Assigned task:
Throughout the entries below, report every line where "knee" is found.

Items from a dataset

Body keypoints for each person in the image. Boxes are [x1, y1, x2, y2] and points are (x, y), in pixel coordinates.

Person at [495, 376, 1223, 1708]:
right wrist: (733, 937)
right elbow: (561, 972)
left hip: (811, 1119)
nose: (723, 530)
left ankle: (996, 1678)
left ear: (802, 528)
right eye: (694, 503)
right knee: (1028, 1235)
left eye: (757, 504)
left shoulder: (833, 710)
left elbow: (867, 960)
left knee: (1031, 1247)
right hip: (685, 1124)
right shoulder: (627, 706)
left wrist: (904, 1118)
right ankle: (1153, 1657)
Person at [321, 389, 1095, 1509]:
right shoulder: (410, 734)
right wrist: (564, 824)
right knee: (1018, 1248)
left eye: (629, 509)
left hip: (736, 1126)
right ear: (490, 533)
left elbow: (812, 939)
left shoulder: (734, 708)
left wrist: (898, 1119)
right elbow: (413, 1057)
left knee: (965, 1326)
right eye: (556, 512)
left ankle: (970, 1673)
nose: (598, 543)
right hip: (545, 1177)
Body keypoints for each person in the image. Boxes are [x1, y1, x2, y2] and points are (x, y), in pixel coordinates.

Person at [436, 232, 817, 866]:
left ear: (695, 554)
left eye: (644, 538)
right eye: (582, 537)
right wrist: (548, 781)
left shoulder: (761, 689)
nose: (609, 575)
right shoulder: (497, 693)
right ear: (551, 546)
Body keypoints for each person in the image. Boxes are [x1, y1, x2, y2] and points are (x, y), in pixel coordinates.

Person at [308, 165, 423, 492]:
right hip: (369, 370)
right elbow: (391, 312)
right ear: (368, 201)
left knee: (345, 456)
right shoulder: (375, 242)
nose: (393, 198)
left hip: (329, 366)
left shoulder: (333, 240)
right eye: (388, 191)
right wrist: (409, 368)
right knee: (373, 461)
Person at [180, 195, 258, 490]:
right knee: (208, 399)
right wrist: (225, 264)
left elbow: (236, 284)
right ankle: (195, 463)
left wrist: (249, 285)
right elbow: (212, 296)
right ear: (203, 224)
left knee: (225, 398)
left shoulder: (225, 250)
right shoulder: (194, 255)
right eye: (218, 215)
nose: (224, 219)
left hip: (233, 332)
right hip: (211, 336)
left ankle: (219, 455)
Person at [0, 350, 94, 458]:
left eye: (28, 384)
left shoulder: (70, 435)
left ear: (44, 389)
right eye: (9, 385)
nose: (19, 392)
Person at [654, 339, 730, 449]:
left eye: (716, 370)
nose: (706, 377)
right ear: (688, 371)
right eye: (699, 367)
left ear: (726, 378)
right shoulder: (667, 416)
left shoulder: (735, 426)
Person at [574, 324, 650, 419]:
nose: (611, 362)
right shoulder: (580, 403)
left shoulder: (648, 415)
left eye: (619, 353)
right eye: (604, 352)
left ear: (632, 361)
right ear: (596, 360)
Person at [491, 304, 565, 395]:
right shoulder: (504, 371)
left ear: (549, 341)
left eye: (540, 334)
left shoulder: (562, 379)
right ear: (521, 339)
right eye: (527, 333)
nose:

Answer to the problem:
right knee: (1028, 1235)
left knee: (1031, 1247)
right knee: (1018, 1248)
left knee: (965, 1326)
left knee: (345, 456)
right knee: (373, 461)
right knee: (208, 399)
left knee: (225, 398)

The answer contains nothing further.